Sophisticated generics

This article was originally published in VSJ, which is now part of Developer Fusion.

Back in the April issue of VSJ I explained some of the problems inherent in the strongly typed implementation of generics in C#. It all boiled down to the simple fact that a generic needs to be vague about the type it is designed to operate on – otherwise it wouldn’t be generic – but this vagueness makes it almost impossible to use operators and methods that belong to the generic type used in practice.

My objection was that in practical terms this shortcoming makes it difficult (but not impossible) to write a generic method that adds together two generic types. This left some readers with the idea that I am in some way not a fan of generics, and that they should be avoided. In fact, my position is quite the reverse. I’m constantly amazed at how the careful use of generics, especially the new generic classes in the .NET 2.0 framework, can make a very difficult algorithm very easy to implement, and enable us either to avoid a great deal of work or having to cut corners without them.

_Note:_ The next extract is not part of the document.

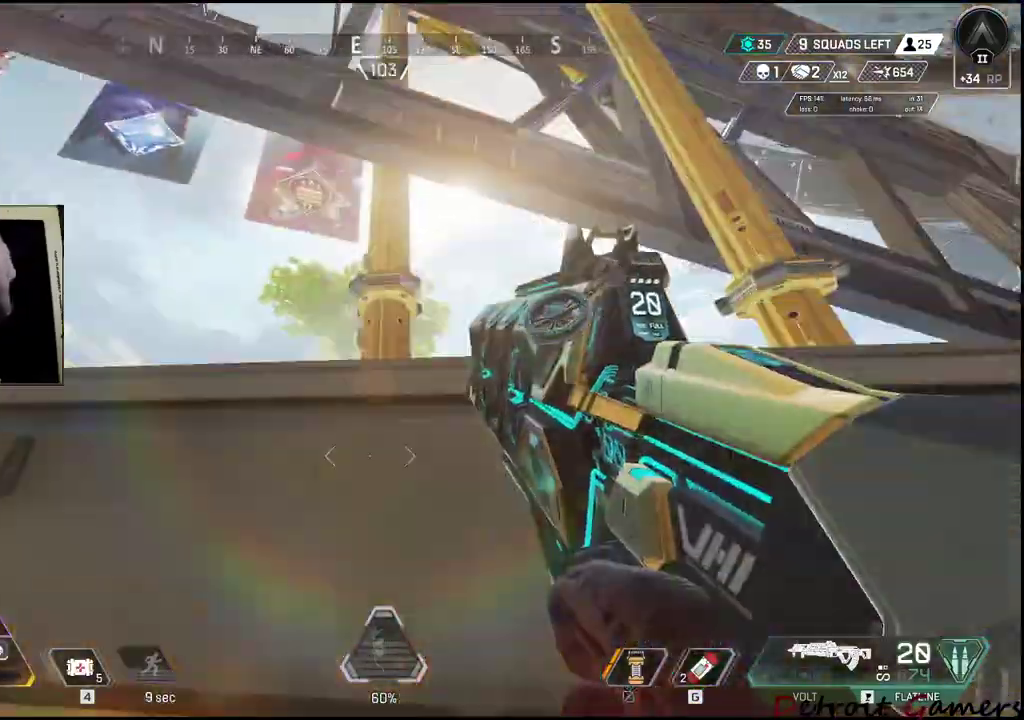
{"keys": ["d", "space", "w"], "events": [[316, "d", "down"]]}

Here we are not concentrating on generics as a way of implementing type-general algorithms, but on implementing complex data structures. This is the most common way that generics enter day-to-day programming, and if this isn’t how you think about generics then you might like to consider the following example.

The task

The starting point of this project was a simple utility that polled a list of resources to see if they were available – in this specific case the resources were servers and being “available” was that they responded to a ping – but you can easily see that this is a general situation. The utility polls at a fixed interval, but only writes event data if a server’s status changes. The EventLog is used to record the status via a custom log file.

This is all very simple, but now we come to the problem of processing and analysing the log. The difficulty is that the analysis program doesn’t know the number of monitored servers it is going to encounter when it reads through the log. Each time it reads a record it has to check to see if it has seen that particular server before. If it has then it simply adds the data to the existing list of records for that server. If it hasn’t then it has to initialise a new list and start recording data for that server.

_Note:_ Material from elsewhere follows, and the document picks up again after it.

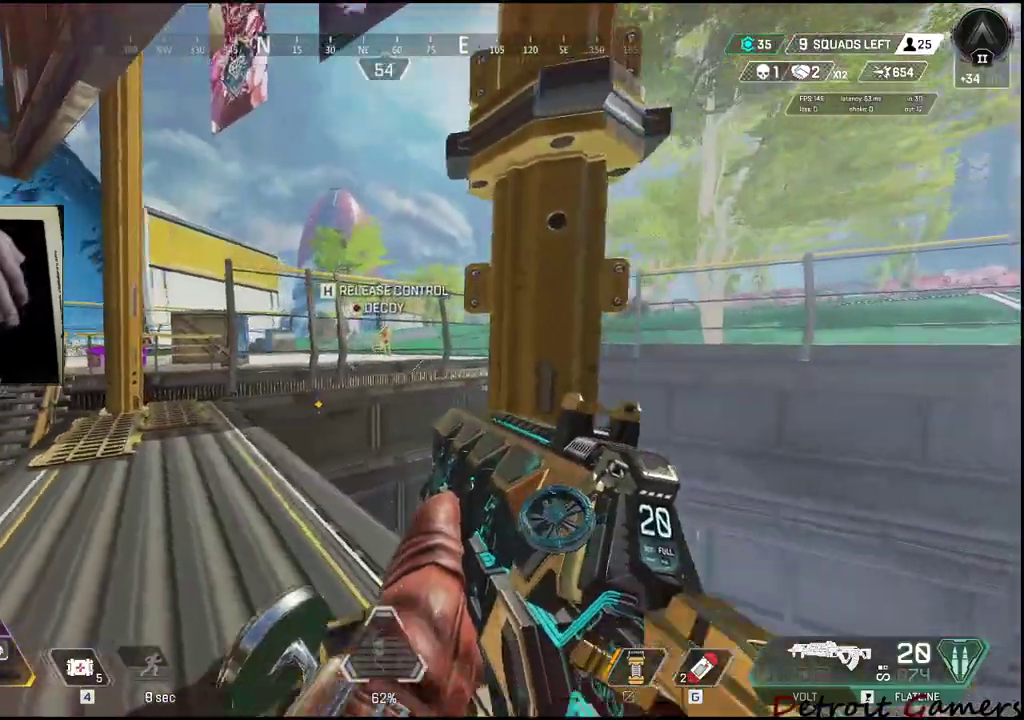
{"keys": ["d", "w"], "events": [[33, "d", "up"], [216, "a", "up"], [216, "d", "down"], [316, "w", "down"]]}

You can see that writing a program that scans the EventLog is a fairly standard sort of task that could be solved using an array of structs or something similar. The factors that make the task more difficult are that the number of arrays that you need, and the number of records each array has to store, isn’t known before you start the task – indeed it isn’t known until you finish the task.

There are a number of standard fixes to reduce this need for a dynamic data structures back to elementary data structures. For example, you can create a static data structure that is big with respect to the typical task and just refuse to process a log with more than so many servers or so many records. A slightly more flexible method is to pre-scan the log to discover the parameters needed to create a static data structure of the correct size. But pre-scanning doesn’t work if the log can grow while it is being analysed.

Generics to the rescue

There is no avoiding the fact that to do this job correctly we need a fairly sophisticated dynamic data structure, and this is where generics come in. Specifically it’s where the generic classes in System.Collections come in. The new generic Dictionary class provides the solution to the problem of dealing with a variable number of servers. The generic Dictionary uses a hash algorithm to store and retrieve values of any type based on a key of any type. The key has to be unique, and it’s easy to check that a key already does or does not exist. Thus the Dictionary is the ideal dynamic data structure to use to store an unknown number of items that have a unique key.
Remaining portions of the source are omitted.